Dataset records
* * *

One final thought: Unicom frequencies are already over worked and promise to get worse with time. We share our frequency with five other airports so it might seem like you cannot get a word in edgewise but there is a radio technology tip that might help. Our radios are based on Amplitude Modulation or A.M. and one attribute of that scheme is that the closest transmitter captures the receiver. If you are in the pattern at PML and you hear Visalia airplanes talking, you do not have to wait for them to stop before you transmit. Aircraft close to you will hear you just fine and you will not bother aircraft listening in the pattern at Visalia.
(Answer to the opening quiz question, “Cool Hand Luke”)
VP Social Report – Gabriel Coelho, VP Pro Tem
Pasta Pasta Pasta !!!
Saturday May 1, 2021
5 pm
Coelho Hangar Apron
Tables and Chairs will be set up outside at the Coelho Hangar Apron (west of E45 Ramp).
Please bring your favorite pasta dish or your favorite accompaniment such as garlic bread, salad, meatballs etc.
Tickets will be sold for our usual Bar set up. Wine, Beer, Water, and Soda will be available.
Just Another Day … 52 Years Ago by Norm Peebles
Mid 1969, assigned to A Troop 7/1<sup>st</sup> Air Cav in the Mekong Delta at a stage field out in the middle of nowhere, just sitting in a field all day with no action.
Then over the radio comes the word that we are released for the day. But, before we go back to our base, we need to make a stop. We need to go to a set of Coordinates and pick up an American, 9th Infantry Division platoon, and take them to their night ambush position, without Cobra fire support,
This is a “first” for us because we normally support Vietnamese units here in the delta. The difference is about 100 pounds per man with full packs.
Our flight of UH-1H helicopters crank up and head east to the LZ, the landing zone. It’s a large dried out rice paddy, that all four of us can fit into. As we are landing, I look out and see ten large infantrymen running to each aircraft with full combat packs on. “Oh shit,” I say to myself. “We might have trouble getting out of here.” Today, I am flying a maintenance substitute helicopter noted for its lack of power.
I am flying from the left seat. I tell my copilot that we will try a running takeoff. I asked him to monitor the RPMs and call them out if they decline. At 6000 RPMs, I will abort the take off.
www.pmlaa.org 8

* * *

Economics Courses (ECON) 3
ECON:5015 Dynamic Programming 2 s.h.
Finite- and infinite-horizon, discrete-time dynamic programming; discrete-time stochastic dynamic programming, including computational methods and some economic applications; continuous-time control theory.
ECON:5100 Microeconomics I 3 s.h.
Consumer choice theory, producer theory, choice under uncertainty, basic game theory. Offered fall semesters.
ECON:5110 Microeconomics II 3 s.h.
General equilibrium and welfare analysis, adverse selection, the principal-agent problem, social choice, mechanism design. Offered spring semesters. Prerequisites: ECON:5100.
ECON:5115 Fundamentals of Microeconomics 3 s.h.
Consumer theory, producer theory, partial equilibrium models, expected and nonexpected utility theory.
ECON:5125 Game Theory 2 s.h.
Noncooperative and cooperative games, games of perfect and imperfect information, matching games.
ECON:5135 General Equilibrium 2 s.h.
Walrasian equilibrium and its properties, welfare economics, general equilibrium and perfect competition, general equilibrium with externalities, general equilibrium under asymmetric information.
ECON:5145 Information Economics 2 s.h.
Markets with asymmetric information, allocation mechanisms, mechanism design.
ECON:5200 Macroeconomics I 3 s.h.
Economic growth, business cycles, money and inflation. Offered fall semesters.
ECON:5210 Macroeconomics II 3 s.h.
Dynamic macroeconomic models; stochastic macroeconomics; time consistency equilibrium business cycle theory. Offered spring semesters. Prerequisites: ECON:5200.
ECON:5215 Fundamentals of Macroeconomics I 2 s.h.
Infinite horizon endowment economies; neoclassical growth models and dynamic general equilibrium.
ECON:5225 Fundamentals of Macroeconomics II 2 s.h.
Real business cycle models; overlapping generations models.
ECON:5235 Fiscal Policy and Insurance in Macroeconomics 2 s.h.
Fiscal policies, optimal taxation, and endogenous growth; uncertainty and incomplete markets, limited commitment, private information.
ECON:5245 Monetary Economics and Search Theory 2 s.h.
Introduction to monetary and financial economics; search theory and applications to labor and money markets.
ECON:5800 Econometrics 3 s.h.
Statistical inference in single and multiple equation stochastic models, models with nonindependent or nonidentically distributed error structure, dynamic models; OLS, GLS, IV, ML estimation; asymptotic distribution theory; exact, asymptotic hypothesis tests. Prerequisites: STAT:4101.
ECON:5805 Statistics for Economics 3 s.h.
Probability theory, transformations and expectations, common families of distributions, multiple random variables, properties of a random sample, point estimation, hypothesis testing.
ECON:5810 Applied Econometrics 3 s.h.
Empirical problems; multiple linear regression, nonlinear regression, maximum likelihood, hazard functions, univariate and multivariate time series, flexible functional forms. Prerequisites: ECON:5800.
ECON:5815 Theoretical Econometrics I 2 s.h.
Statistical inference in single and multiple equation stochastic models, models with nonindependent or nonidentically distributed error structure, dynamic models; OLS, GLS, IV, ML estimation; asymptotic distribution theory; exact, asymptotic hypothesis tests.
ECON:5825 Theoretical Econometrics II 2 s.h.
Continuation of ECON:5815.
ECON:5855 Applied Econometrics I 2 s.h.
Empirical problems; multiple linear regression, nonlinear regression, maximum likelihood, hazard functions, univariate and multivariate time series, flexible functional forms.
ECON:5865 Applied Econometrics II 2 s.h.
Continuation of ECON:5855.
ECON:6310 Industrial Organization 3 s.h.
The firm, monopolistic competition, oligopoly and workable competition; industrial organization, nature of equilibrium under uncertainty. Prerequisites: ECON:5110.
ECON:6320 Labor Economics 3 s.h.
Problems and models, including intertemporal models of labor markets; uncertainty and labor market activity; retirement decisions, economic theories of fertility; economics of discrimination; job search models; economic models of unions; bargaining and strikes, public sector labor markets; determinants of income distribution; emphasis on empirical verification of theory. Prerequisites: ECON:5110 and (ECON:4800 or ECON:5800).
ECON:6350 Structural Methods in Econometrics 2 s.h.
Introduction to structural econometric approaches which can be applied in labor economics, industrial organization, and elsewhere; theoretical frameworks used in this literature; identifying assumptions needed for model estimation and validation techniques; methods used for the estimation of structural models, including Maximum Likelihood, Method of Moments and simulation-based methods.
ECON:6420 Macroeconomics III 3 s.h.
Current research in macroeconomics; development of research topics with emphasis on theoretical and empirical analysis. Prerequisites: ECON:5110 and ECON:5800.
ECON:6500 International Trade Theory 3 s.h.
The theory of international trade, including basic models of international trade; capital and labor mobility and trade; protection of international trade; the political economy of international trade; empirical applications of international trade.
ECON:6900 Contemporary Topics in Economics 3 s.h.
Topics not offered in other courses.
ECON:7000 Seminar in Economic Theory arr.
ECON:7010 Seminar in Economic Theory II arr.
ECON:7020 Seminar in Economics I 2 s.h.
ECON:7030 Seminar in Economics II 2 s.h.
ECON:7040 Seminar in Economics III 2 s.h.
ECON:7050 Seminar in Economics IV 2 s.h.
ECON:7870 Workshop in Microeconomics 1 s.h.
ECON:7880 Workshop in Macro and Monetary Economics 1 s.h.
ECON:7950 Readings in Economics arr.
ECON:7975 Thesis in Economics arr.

* * *

◆ **Directions for this task**: Out of the data above, give again only the lines starting at the one holding "VP Social Report – Gabriel Coelho, VP Pro Tem" and ending at the one holding "Our flight of", unchanged.

◆ **Response**:
VP Social Report – Gabriel Coelho, VP Pro Tem
Pasta Pasta Pasta !!!
Saturday May 1, 2021
5 pm
Coelho Hangar Apron
Tables and Chairs will be set up outside at the Coelho Hangar Apron (west of E45 Ramp).
Please bring your favorite pasta dish or your favorite accompaniment such as garlic bread, salad, meatballs etc.
Tickets will be sold for our usual Bar set up. Wine, Beer, Water, and Soda will be available.
Just Another Day … 52 Years Ago by Norm Peebles
Mid 1969, assigned to A Troop 7/1<sup>st</sup> Air Cav in the Mekong Delta at a stage field out in the middle of nowhere, just sitting in a field all day with no action.
Then over the radio comes the word that we are released for the day. But, before we go back to our base, we need to make a stop. We need to go to a set of Coordinates and pick up an American, 9th Infantry Division platoon, and take them to their night ambush position, without Cobra fire support,
This is a “first” for us because we normally support Vietnamese units here in the delta. The difference is about 100 pounds per man with full packs.
Our flight of UH-1H helicopters crank up and head east to the LZ, the landing zone. It’s a large dried out rice paddy, that all four of us can fit into. As we are landing, I look out and see ten large infantrymen running to each aircraft with full combat packs on. “Oh shit,” I say to myself. “We might have trouble getting out of here.” Today, I am flying a maintenance substitute helicopter noted for its lack of power.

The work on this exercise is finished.